#### PAGE EXTRACT ####

We spent about five hours at Charité, Berlin’s huge teaching hospital, last week.
My hub has to have major surgery. We had waited almost four months for the appointment to see this particular surgeon’s group, because we trust our orthopedist and his recommendation.
I couldn’t sleep at all the night before, and so I was pretty wasted when we got there.
Of course, the email had said the group would be in the “new building” after February 2, so first we went to the info desk at the shiny new skyscraper.
Where they laughed and sent us down the street to the ancient Winchester Mystery House-esque “old buildings”. Go through the cafe, they said.
Of course the new offices weren’t ready yet! Of course they hadn’t moved! Construction and renovation in Germany is…extremely, extremely slow.
Remember that new airport? Ha ha ha!!
I had allowed extra time for this possibility, so we arrived at the registration window precisely on time and gave them our info.
We were directed to the waiting room. All German offices have waiting rooms, often multiple, numbered waiting rooms.
Every other doctor’s or dentist’s office we’ve been to has been extremely nice, fancy and dressy. Like my Fifth Avenue ob-gyn when I was a teen.
But this warteraum was old and grubby and governmental looking.
So we just went into Ausländerbehörde mode and figured it would take as long as it took.
Then we waited. And waited. When the dozen people who were there before us had all been seen, and they were starting to call people who had arrived after us, we investigated.
Turns out we had been forgotten! “We broke the system!”, hub said. They were very apologetic and in moments sent us in to see the surgeon.

#### DATASET EXCERPTS ####

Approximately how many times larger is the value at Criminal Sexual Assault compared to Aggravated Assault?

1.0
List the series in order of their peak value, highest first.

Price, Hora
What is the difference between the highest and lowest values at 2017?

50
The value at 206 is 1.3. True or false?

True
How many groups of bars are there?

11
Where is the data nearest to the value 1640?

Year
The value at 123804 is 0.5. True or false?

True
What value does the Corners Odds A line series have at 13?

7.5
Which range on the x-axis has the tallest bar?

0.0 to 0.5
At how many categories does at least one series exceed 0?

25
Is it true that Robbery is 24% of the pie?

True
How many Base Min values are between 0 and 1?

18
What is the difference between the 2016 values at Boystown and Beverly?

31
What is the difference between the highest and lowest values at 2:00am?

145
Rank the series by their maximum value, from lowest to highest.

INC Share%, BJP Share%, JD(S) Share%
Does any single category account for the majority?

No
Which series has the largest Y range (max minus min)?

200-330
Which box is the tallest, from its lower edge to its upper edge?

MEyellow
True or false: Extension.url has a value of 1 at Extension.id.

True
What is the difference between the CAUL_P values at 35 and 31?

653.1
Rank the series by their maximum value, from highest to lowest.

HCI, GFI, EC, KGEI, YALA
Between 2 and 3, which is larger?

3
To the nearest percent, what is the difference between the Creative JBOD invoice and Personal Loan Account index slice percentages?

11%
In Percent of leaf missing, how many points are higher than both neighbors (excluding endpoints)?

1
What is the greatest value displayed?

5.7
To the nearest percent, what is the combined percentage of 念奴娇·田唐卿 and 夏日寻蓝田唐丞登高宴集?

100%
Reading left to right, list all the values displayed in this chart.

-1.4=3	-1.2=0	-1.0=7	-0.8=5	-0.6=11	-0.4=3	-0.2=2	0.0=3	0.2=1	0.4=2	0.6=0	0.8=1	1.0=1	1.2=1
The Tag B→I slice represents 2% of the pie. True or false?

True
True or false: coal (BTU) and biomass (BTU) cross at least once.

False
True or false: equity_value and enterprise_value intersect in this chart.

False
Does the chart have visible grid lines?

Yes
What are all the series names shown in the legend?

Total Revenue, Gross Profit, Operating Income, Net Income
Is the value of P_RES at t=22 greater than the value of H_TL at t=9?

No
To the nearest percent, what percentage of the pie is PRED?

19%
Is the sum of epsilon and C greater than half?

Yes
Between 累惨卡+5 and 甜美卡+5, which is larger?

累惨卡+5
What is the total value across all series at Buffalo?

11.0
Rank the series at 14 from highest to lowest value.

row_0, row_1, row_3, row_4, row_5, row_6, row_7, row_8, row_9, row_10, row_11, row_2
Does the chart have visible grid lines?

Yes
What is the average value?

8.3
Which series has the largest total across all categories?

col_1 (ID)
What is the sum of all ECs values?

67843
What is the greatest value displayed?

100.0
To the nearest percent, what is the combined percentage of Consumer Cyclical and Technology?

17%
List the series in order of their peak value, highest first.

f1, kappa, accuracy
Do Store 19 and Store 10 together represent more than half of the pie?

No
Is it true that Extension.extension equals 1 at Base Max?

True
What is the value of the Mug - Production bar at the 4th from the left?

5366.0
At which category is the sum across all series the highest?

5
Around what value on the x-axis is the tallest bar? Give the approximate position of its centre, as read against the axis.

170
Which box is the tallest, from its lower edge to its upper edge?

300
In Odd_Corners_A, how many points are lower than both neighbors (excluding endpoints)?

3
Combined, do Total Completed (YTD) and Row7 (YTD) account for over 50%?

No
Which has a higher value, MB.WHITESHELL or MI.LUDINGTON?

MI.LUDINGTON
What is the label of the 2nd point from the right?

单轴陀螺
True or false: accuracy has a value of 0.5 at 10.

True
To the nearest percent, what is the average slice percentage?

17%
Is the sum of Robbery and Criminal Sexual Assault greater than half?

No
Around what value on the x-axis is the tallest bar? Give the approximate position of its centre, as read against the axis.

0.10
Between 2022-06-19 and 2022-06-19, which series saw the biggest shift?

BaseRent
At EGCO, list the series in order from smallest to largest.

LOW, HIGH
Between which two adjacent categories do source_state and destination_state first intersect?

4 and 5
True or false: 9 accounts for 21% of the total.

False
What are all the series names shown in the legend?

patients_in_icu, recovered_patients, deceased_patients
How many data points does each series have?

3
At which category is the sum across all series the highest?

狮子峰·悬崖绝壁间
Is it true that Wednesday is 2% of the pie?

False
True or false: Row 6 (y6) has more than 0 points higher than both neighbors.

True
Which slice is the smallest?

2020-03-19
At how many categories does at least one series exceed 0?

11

####

## TASK
Write a continuation of the account of the Charité hospital visit, starting after its last sentence. The records play no part in what comes next.

## ANSWER TO THE PROBLEM
And the surgeon was very nice and very on top of things and we were promptly sent along to Radiology for new x-rays and given a stack of paperwork and returned to the surgeon and in what seemed like no time at all, given a choice of dates for surgery.
The need for this surgery and future ones is one of the critical reasons we moved here; we’ve been talking about it, planning for it, most of the time we’ve been together.
To suddenly, finally, have it scheduled, with eight days of hospital care and three weeks of inpatient rehab and an entire year of pt offered, and six weeks of paid work leave guaranteed, with absolutely nothing to pay, seems like another Berlin miracle.
We used to live near Charité the summer we first moved here, and there was a student center across the street from our apartment.
At term’s end there were International med students having trolley races in the street at four am, singing “Eye of the Tiger” in the universal key of beer.
We have very fond feelings about Charité, and we are hopeful that the shiny new building will actually be done by the time of the operation. But if it is not I will be making drawings from some still perfectly serviceable hundred year old waiting room on June 20, Goddess willing.